Had it come earlier on in his career, Jordan King acknowledged that the inaugural WSK Nations Cup might have been a frustrating event seeing as how the end result failed to do justice to his palpable potential – but given that it represented his final competitive karting outing, the highly-rated young Warwickshire star reflected that it was enjoyable simply to sign off with such an entertaining couple of races and, as ever, right on the leading pace.
After conceding in the build-up that whilst he had invariably been quick at La Conca in southern Italy, he had rarely enjoyed much good fortune there, Jordan confessed that ‘as it was my last race in karts I was obviously really keen to win, but the main thing was just to get a good, strong result and enjoy the weekend to end on a high’. That he would do – although without, once again, the blessing of Lady Luck.
Having missed Thursday testing, the Stoneleigh-based speed demon was thrown straight in at the deep end up against some 57 high-calibre KF2 class rivals from quite literally all around the globe, but in the wet on Friday he was right on the money from the very start, and immediately inside the top three. Lacking Thursday’s dry running time, however, left the 16-year-old at a disadvantage, and in an incredibly closely-matched field in which every tenth of a second – hundredth, even – counted, ninth in qualifying represented a very solid start.
“We were there or thereabouts and close enough to the pace,” he mused. “We were still playing catch-up in the heats, but our speed got better in each one. In the third heat, we set the fastest lap; I got knocked off onto the grass at the start and came back from 15th to fifth – I was really pleased with the pace we had. There are three or four places around the lap at La Conca where you can overtake, but it was hard because the entire field was separated by just two tenths of a second or so.”
A trio of very solid results – two fourths and a fifth, never far away at the chequered flag and with a better fastest lap time than the winner on each occasion – left Jordan a threatening sixth on the pre-final starting grid, and very much in with a fighting chance.
“That was a tough race,” he recollected, “but also probably one of the most enjoyable I’ve ever been in, because there were so many different leaders. We could perhaps have finished a bit higher, but ninth wasn’t a disaster and our speed was good again – it was just that some things didn’t quite fall our way.”
Lapping comfortably quicker than the race-winner once more, the Princethorpe College student wound up less than three seconds shy of victory in the pre-final in an extremely tight front-running pack – but then through no fault of his own, the grand final would swiftly go awry.

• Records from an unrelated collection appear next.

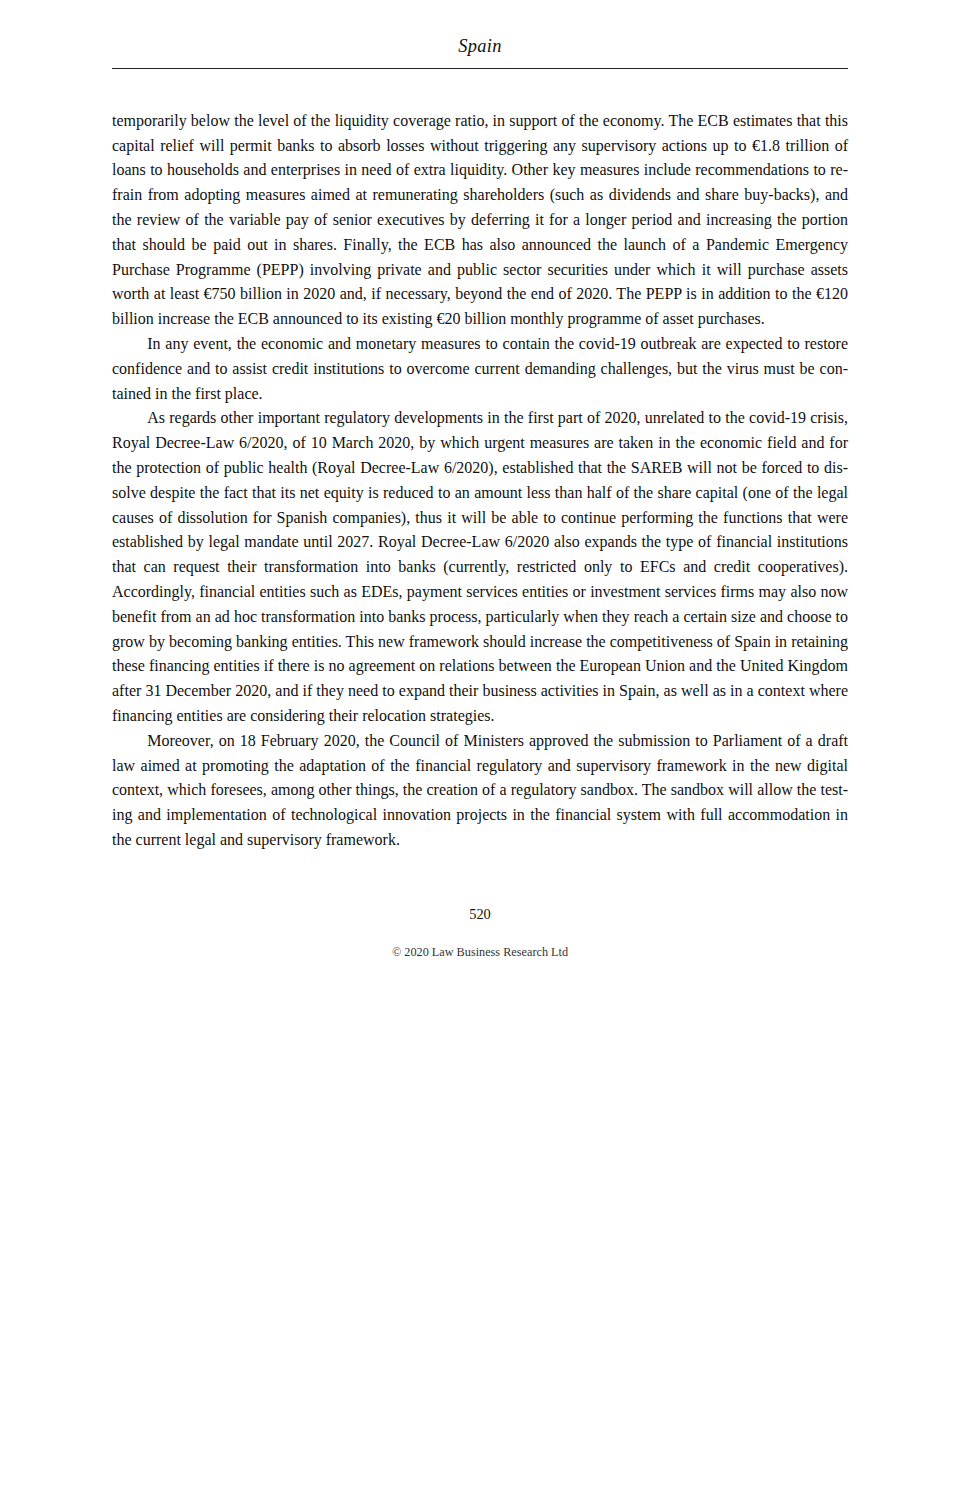Spain
temporarily below the level of the liquidity coverage ratio, in support of the economy. The ECB estimates that this capital relief will permit banks to absorb losses without triggering any supervisory actions up to €1.8 trillion of loans to households and enterprises in need of extra liquidity. Other key measures include recommendations to refrain from adopting measures aimed at remunerating shareholders (such as dividends and share buy-backs), and the review of the variable pay of senior executives by deferring it for a longer period and increasing the portion that should be paid out in shares. Finally, the ECB has also announced the launch of a Pandemic Emergency Purchase Programme (PEPP) involving private and public sector securities under which it will purchase assets worth at least €750 billion in 2020 and, if necessary, beyond the end of 2020. The PEPP is in addition to the €120 billion increase the ECB announced to its existing €20 billion monthly programme of asset purchases.
In any event, the economic and monetary measures to contain the covid-19 outbreak are expected to restore confidence and to assist credit institutions to overcome current demanding challenges, but the virus must be contained in the first place.
As regards other important regulatory developments in the first part of 2020, unrelated to the covid-19 crisis, Royal Decree-Law 6/2020, of 10 March 2020, by which urgent measures are taken in the economic field and for the protection of public health (Royal Decree-Law 6/2020), established that the SAREB will not be forced to dissolve despite the fact that its net equity is reduced to an amount less than half of the share capital (one of the legal causes of dissolution for Spanish companies), thus it will be able to continue performing the functions that were established by legal mandate until 2027. Royal Decree-Law 6/2020 also expands the type of financial institutions that can request their transformation into banks (currently, restricted only to EFCs and credit cooperatives). Accordingly, financial entities such as EDEs, payment services entities or investment services firms may also now benefit from an ad hoc transformation into banks process, particularly when they reach a certain size and choose to grow by becoming banking entities. This new framework should increase the competitiveness of Spain in retaining these financing entities if there is no agreement on relations between the European Union and the United Kingdom after 31 December 2020, and if they need to expand their business activities in Spain, as well as in a context where financing entities are considering their relocation strategies.
Moreover, on 18 February 2020, the Council of Ministers approved the submission to Parliament of a draft law aimed at promoting the adaptation of the financial regulatory and supervisory framework in the new digital context, which foresees, among other things, the creation of a regulatory sandbox. The sandbox will allow the testing and implementation of technological innovation projects in the financial system with full accommodation in the current legal and supervisory framework.
520
© 2020 Law Business Research Ltd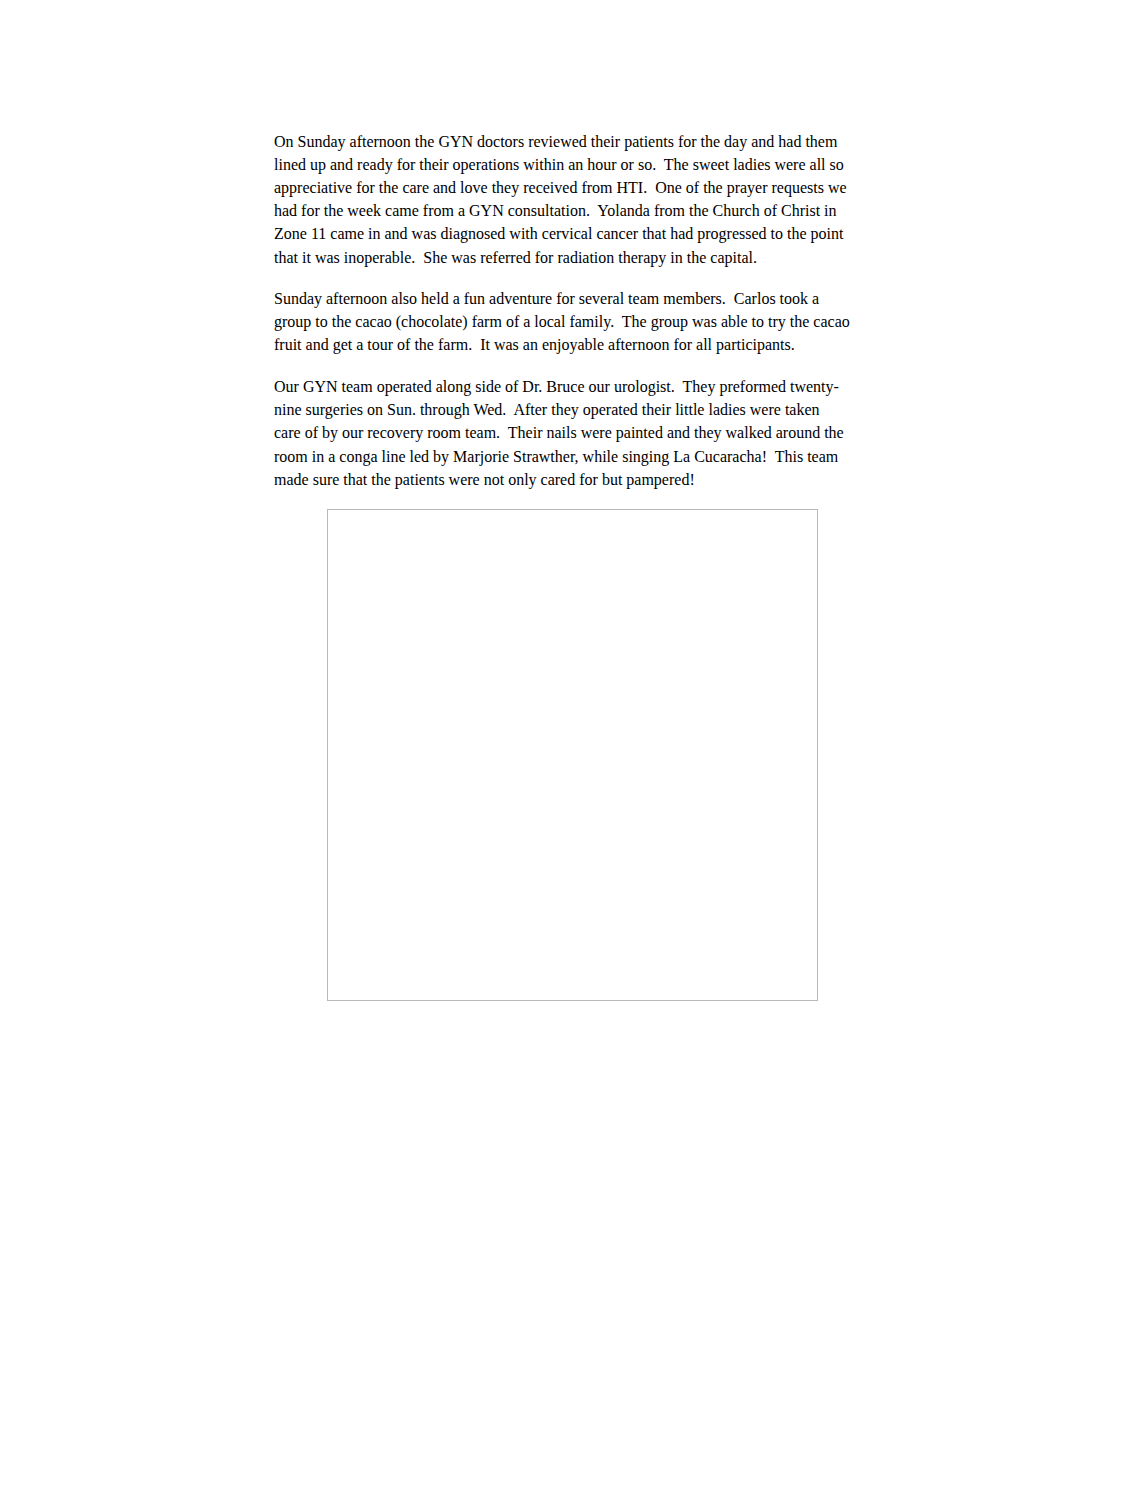On Sunday afternoon the GYN doctors reviewed their patients for the day and had them lined up and ready for their operations within an hour or so. The sweet ladies were all so appreciative for the care and love they received from HTI. One of the prayer requests we had for the week came from a GYN consultation. Yolanda from the Church of Christ in Zone 11 came in and was diagnosed with cervical cancer that had progressed to the point that it was inoperable. She was referred for radiation therapy in the capital.
Sunday afternoon also held a fun adventure for several team members. Carlos took a group to the cacao (chocolate) farm of a local family. The group was able to try the cacao fruit and get a tour of the farm. It was an enjoyable afternoon for all participants.
Our GYN team operated along side of Dr. Bruce our urologist. They preformed twenty-nine surgeries on Sun. through Wed. After they operated their little ladies were taken care of by our recovery room team. Their nails were painted and they walked around the room in a conga line led by Marjorie Strawther, while singing La Cucaracha! This team made sure that the patients were not only cared for but pampered!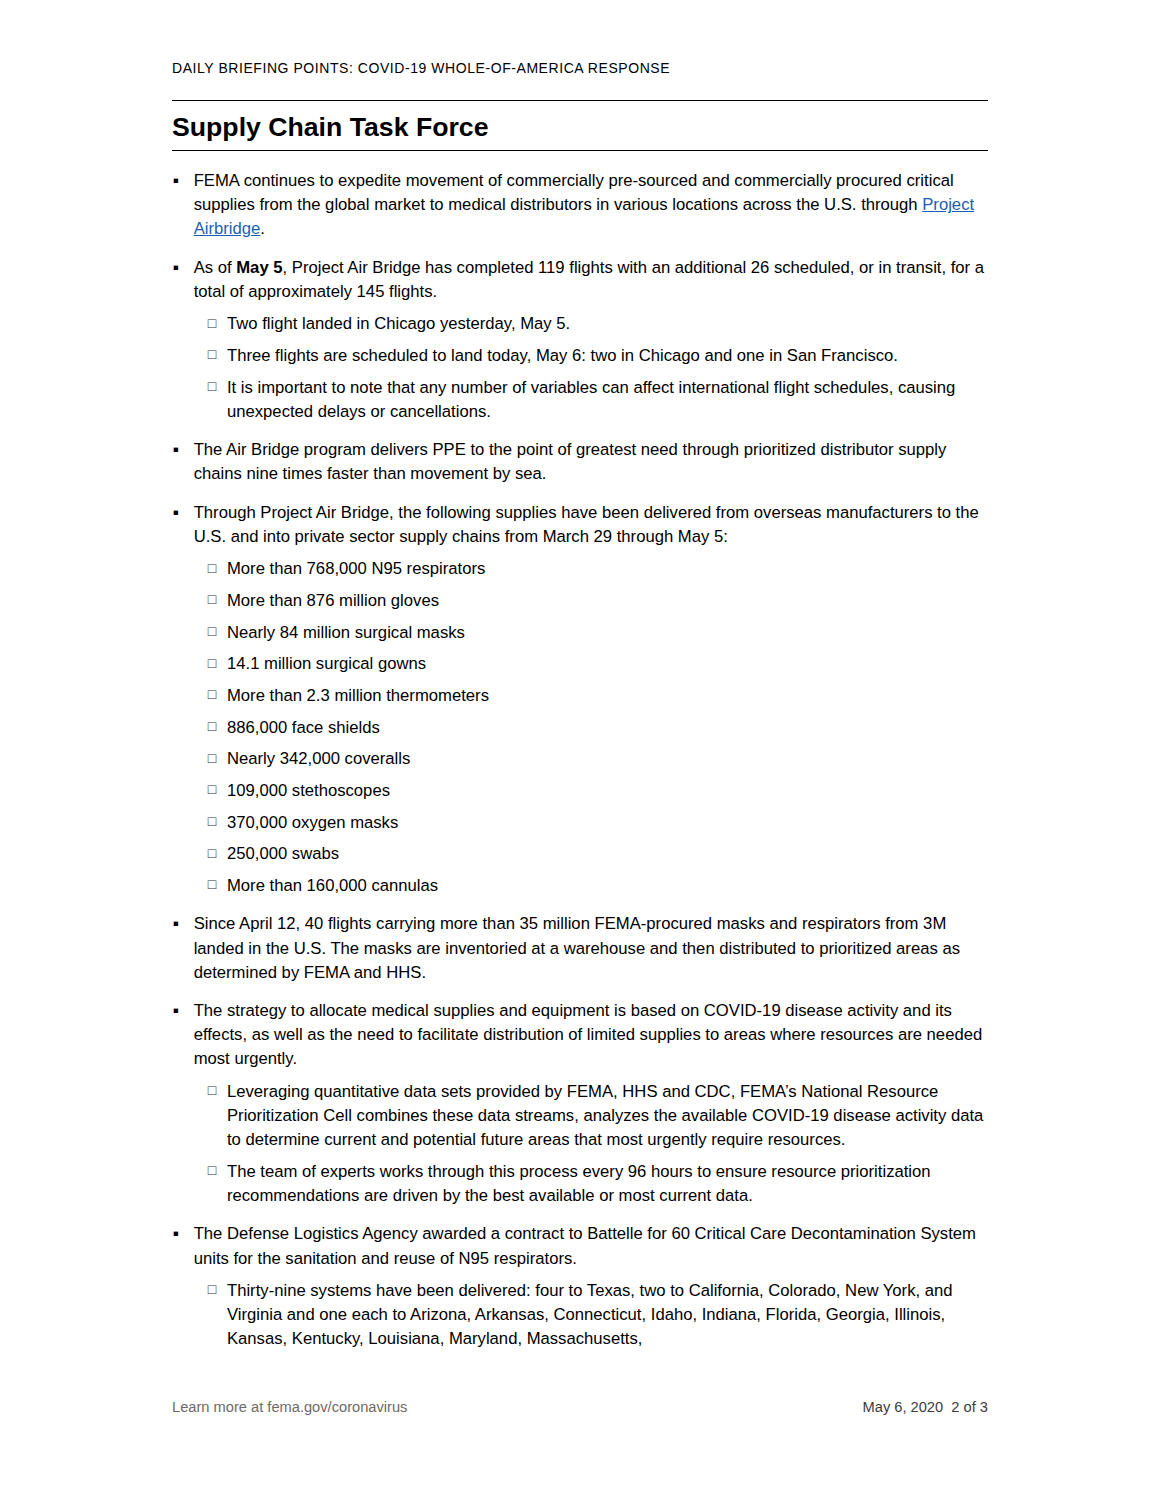DAILY BRIEFING POINTS: COVID-19 WHOLE-OF-AMERICA RESPONSE
Supply Chain Task Force
FEMA continues to expedite movement of commercially pre-sourced and commercially procured critical supplies from the global market to medical distributors in various locations across the U.S. through Project Airbridge.
As of May 5, Project Air Bridge has completed 119 flights with an additional 26 scheduled, or in transit, for a total of approximately 145 flights.
Two flight landed in Chicago yesterday, May 5.
Three flights are scheduled to land today, May 6: two in Chicago and one in San Francisco.
It is important to note that any number of variables can affect international flight schedules, causing unexpected delays or cancellations.
The Air Bridge program delivers PPE to the point of greatest need through prioritized distributor supply chains nine times faster than movement by sea.
Through Project Air Bridge, the following supplies have been delivered from overseas manufacturers to the U.S. and into private sector supply chains from March 29 through May 5:
More than 768,000 N95 respirators
More than 876 million gloves
Nearly 84 million surgical masks
14.1 million surgical gowns
More than 2.3 million thermometers
886,000 face shields
Nearly 342,000 coveralls
109,000 stethoscopes
370,000 oxygen masks
250,000 swabs
More than 160,000 cannulas
Since April 12, 40 flights carrying more than 35 million FEMA-procured masks and respirators from 3M landed in the U.S. The masks are inventoried at a warehouse and then distributed to prioritized areas as determined by FEMA and HHS.
The strategy to allocate medical supplies and equipment is based on COVID-19 disease activity and its effects, as well as the need to facilitate distribution of limited supplies to areas where resources are needed most urgently.
Leveraging quantitative data sets provided by FEMA, HHS and CDC, FEMA’s National Resource Prioritization Cell combines these data streams, analyzes the available COVID-19 disease activity data to determine current and potential future areas that most urgently require resources.
The team of experts works through this process every 96 hours to ensure resource prioritization recommendations are driven by the best available or most current data.
The Defense Logistics Agency awarded a contract to Battelle for 60 Critical Care Decontamination System units for the sanitation and reuse of N95 respirators.
Thirty-nine systems have been delivered: four to Texas, two to California, Colorado, New York, and Virginia and one each to Arizona, Arkansas, Connecticut, Idaho, Indiana, Florida, Georgia, Illinois, Kansas, Kentucky, Louisiana, Maryland, Massachusetts,
Learn more at fema.gov/coronavirus May 6, 2020 2 of 3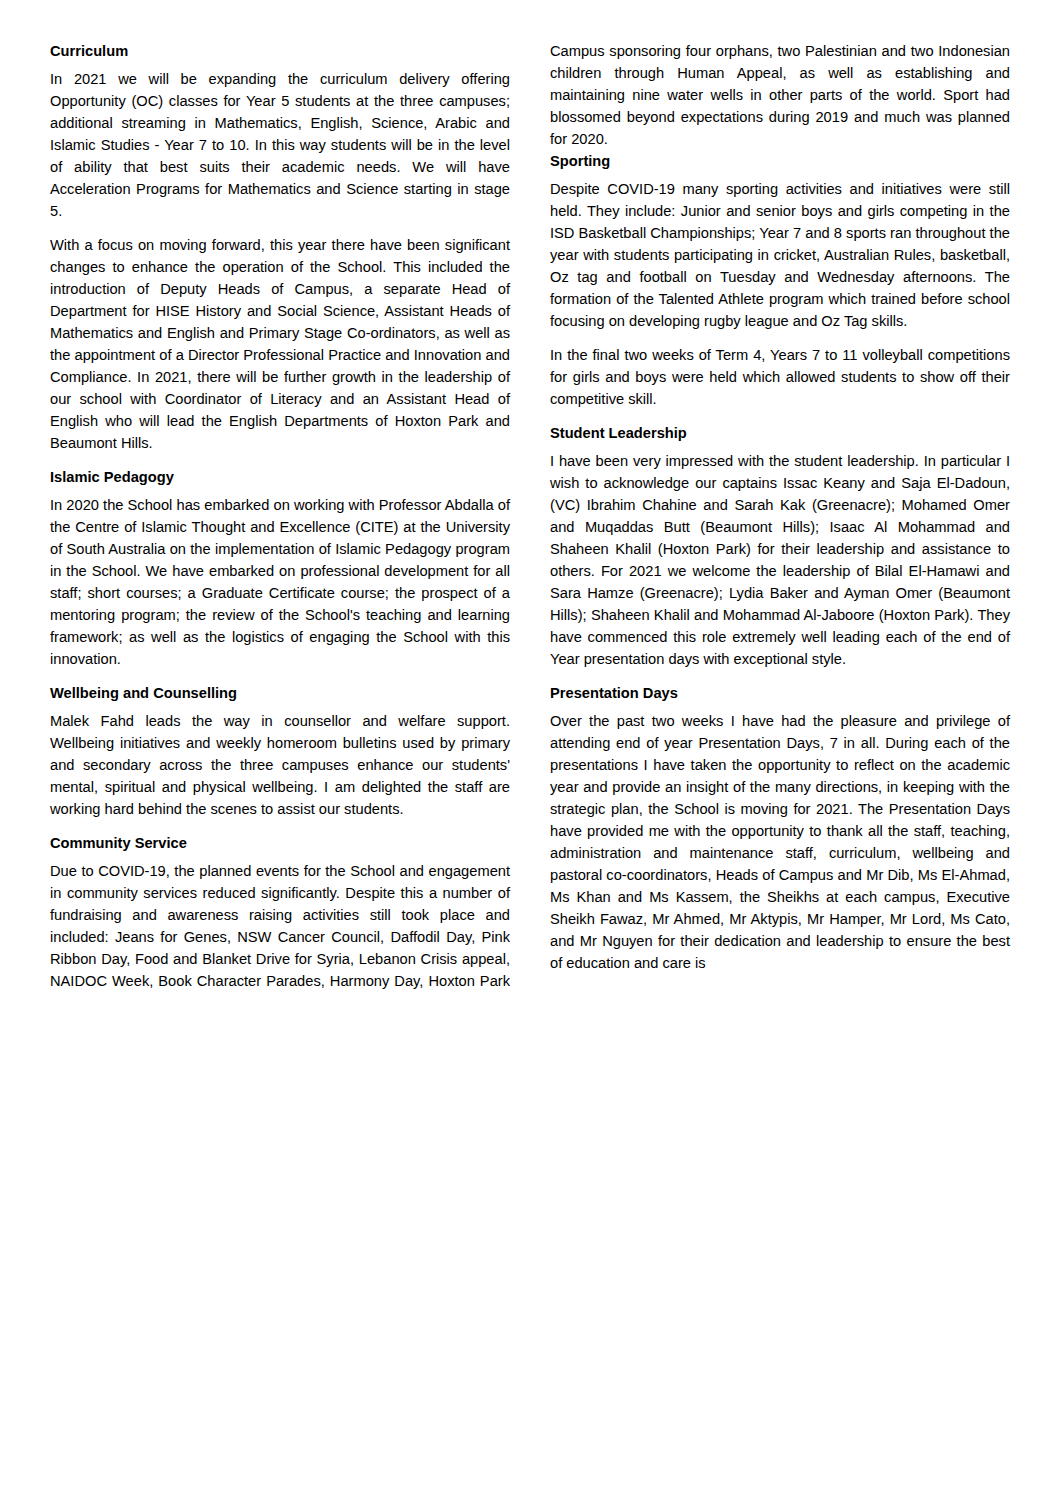Curriculum
In 2021 we will be expanding the curriculum delivery offering Opportunity (OC) classes for Year 5 students at the three campuses; additional streaming in Mathematics, English, Science, Arabic and Islamic Studies - Year 7 to 10. In this way students will be in the level of ability that best suits their academic needs. We will have Acceleration Programs for Mathematics and Science starting in stage 5.
With a focus on moving forward, this year there have been significant changes to enhance the operation of the School. This included the introduction of Deputy Heads of Campus, a separate Head of Department for HISE History and Social Science, Assistant Heads of Mathematics and English and Primary Stage Co-ordinators, as well as the appointment of a Director Professional Practice and Innovation and Compliance. In 2021, there will be further growth in the leadership of our school with Coordinator of Literacy and an Assistant Head of English who will lead the English Departments of Hoxton Park and Beaumont Hills.
Islamic Pedagogy
In 2020 the School has embarked on working with Professor Abdalla of the Centre of Islamic Thought and Excellence (CITE) at the University of South Australia on the implementation of Islamic Pedagogy program in the School. We have embarked on professional development for all staff; short courses; a Graduate Certificate course; the prospect of a mentoring program; the review of the School's teaching and learning framework; as well as the logistics of engaging the School with this innovation.
Wellbeing and Counselling
Malek Fahd leads the way in counsellor and welfare support. Wellbeing initiatives and weekly homeroom bulletins used by primary and secondary across the three campuses enhance our students' mental, spiritual and physical wellbeing. I am delighted the staff are working hard behind the scenes to assist our students.
Community Service
Due to COVID-19, the planned events for the School and engagement in community services reduced significantly. Despite this a number of fundraising and awareness raising activities still took place and included: Jeans for Genes, NSW Cancer Council, Daffodil Day, Pink Ribbon Day, Food and Blanket Drive for Syria, Lebanon Crisis appeal, NAIDOC Week, Book Character Parades, Harmony Day, Hoxton Park Campus sponsoring four orphans, two Palestinian and two Indonesian children through Human Appeal, as well as establishing and maintaining nine water wells in other parts of the world. Sport had blossomed beyond expectations during 2019 and much was planned for 2020.
Sporting
Despite COVID-19 many sporting activities and initiatives were still held. They include: Junior and senior boys and girls competing in the ISD Basketball Championships; Year 7 and 8 sports ran throughout the year with students participating in cricket, Australian Rules, basketball, Oz tag and football on Tuesday and Wednesday afternoons. The formation of the Talented Athlete program which trained before school focusing on developing rugby league and Oz Tag skills.
In the final two weeks of Term 4, Years 7 to 11 volleyball competitions for girls and boys were held which allowed students to show off their competitive skill.
Student Leadership
I have been very impressed with the student leadership. In particular I wish to acknowledge our captains Issac Keany and Saja El-Dadoun, (VC) Ibrahim Chahine and Sarah Kak (Greenacre); Mohamed Omer and Muqaddas Butt (Beaumont Hills); Isaac Al Mohammad and Shaheen Khalil (Hoxton Park) for their leadership and assistance to others. For 2021 we welcome the leadership of Bilal El-Hamawi and Sara Hamze (Greenacre); Lydia Baker and Ayman Omer (Beaumont Hills); Shaheen Khalil and Mohammad Al-Jaboore (Hoxton Park). They have commenced this role extremely well leading each of the end of Year presentation days with exceptional style.
Presentation Days
Over the past two weeks I have had the pleasure and privilege of attending end of year Presentation Days, 7 in all. During each of the presentations I have taken the opportunity to reflect on the academic year and provide an insight of the many directions, in keeping with the strategic plan, the School is moving for 2021. The Presentation Days have provided me with the opportunity to thank all the staff, teaching, administration and maintenance staff, curriculum, wellbeing and pastoral co-coordinators, Heads of Campus and Mr Dib, Ms El-Ahmad, Ms Khan and Ms Kassem, the Sheikhs at each campus, Executive Sheikh Fawaz, Mr Ahmed, Mr Aktypis, Mr Hamper, Mr Lord, Ms Cato, and Mr Nguyen for their dedication and leadership to ensure the best of education and care is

“I got up to fourth, and then my team-mate knocked me off,” he rued. “When we got back to the awning after the race, the atmosphere wasn’t the best! That dropped me down the order to 11th, and again, as everyone was so close on lap times, it was hard to come back through and regain ground. I was catching the group ahead by maybe a tenth of a second a lap, and towards the end there was a massive battle. It was really hard and I finished ninth again – but if I hadn’t been knocked off, I could have won. It was that close...”
In a photo-finish in which the leading ten contenders were blanketed by a mere three seconds, a flurry of frantic place-swapping turned the last lap into a veritable lottery. The statistics, however, ably bear Jordan’s conviction out, as he lapped faster than the top two and set a best effort a scant six hundredths off the quickest outright.
Concluding that ‘it ended on a sort-of high...it was good to be fast and to finish on an exciting note with two such fun races, but I was just a bit disappointed that it didn’t quite go our way’, the PSR-run hotshot was left afterwards to reflect upon a year of mixed fortunes on the international stage, during which he had overcome a shaky start to benefit from a mid-season team switch and come back fighting, picking out an outstanding victory at Castelletto in Italy and an impressive podium at Portimão in Portugal as notable highlights.
“It was my rookie in KF2, so it was always going to be hard,” he mused, “but if you compare how we did against other first-year drivers in the class, we were probably the best overall, which was pleasing. It’s a really tough class in terms of the competition and a pretty big step-up from KF3; it’s not so much the speed, but the fact that the racing is just so much harder and completely different. I’ve learned a lot, though, and it was encouraging to do so well and to leave karting off the back of some decent performances and results.”